[Stored data entries]
..........
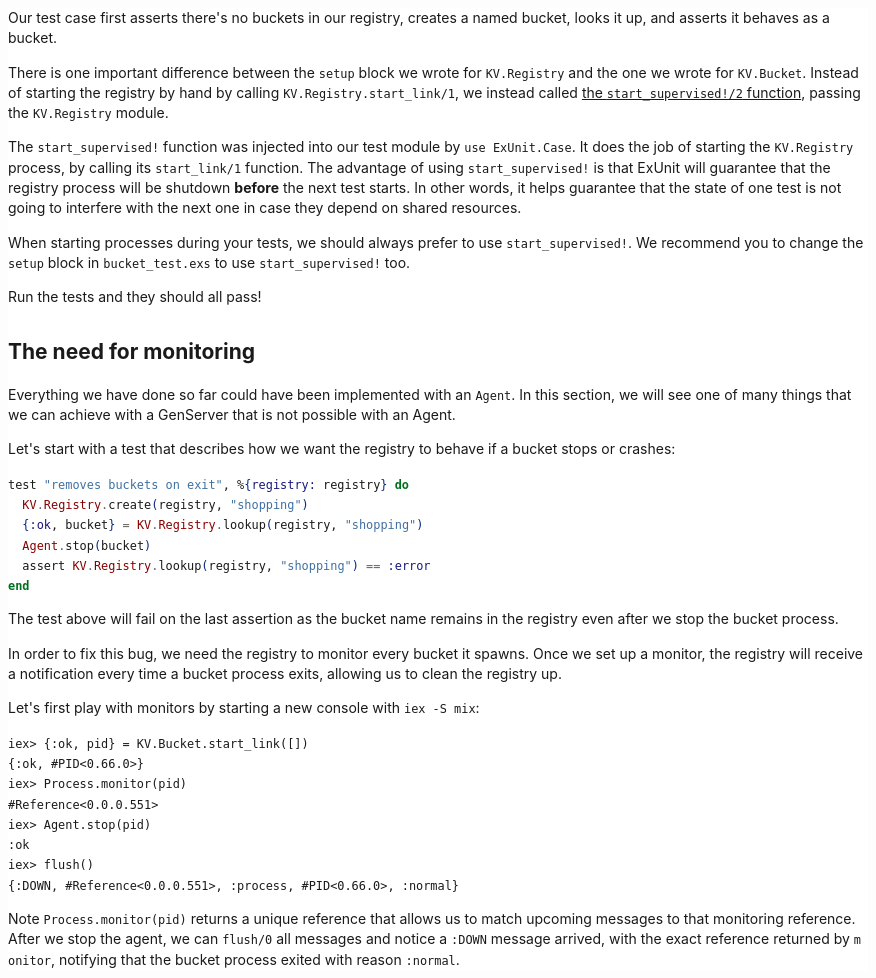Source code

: Our test case first asserts there's no buckets in our registry, creates a named bucket, looks it up, and asserts it behaves as a bucket.

There is one important difference between the `setup` block we wrote for `KV.Registry` and the one we wrote for `KV.Bucket`. Instead of starting the registry by hand by calling `KV.Registry.start_link/1`, we instead called [the `start_supervised!/2` function](https://hexdocs.pm/ex_unit/ExUnit.Callbacks.html#start_supervised/2), passing the `KV.Registry` module.

The `start_supervised!` function was injected into our test module by `use ExUnit.Case`. It does the job of starting the `KV.Registry` process, by calling its `start_link/1` function. The advantage of using `start_supervised!` is that ExUnit will guarantee that the registry process will be shutdown **before** the next test starts. In other words, it helps guarantee that the state of one test is not going to interfere with the next one in case they depend on shared resources.

When starting processes during your tests, we should always prefer to use `start_supervised!`. We recommend you to change the `setup` block in `bucket_test.exs` to use `start_supervised!` too.

Run the tests and they should all pass!

## The need for monitoring

Everything we have done so far could have been implemented with an `Agent`. In this section, we will see one of many things that we can achieve with a GenServer that is not possible with an Agent.

Let's start with a test that describes how we want the registry to behave if a bucket stops or crashes:

```elixir
test "removes buckets on exit", %{registry: registry} do
  KV.Registry.create(registry, "shopping")
  {:ok, bucket} = KV.Registry.lookup(registry, "shopping")
  Agent.stop(bucket)
  assert KV.Registry.lookup(registry, "shopping") == :error
end
```

The test above will fail on the last assertion as the bucket name remains in the registry even after we stop the bucket process.

In order to fix this bug, we need the registry to monitor every bucket it spawns. Once we set up a monitor, the registry will receive a notification every time a bucket process exits, allowing us to clean the registry up.

Let's first play with monitors by starting a new console with `iex -S mix`:

```iex
iex> {:ok, pid} = KV.Bucket.start_link([])
{:ok, #PID<0.66.0>}
iex> Process.monitor(pid)
#Reference<0.0.0.551>
iex> Agent.stop(pid)
:ok
iex> flush()
{:DOWN, #Reference<0.0.0.551>, :process, #PID<0.66.0>, :normal}
```

Note `Process.monitor(pid)` returns a unique reference that allows us to match upcoming messages to that monitoring reference. After we stop the agent, we can `flush/0` all messages and notice a `:DOWN` message arrived, with the exact reference returned by `monitor`, notifying that the bucket process exited with reason `:normal`.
..........
## The problem
Above are the records. Copy every line in them holding "this".

## Response area
Everything we have done so far could have been implemented with an `Agent`. In this section, we will see one of many things that we can achieve with a GenServer that is not possible with an Agent.
In order to fix this bug, we need the registry to monitor every bucket it spawns. Once we set up a monitor, the registry will receive a notification every time a bucket process exits, allowing us to clean the registry up.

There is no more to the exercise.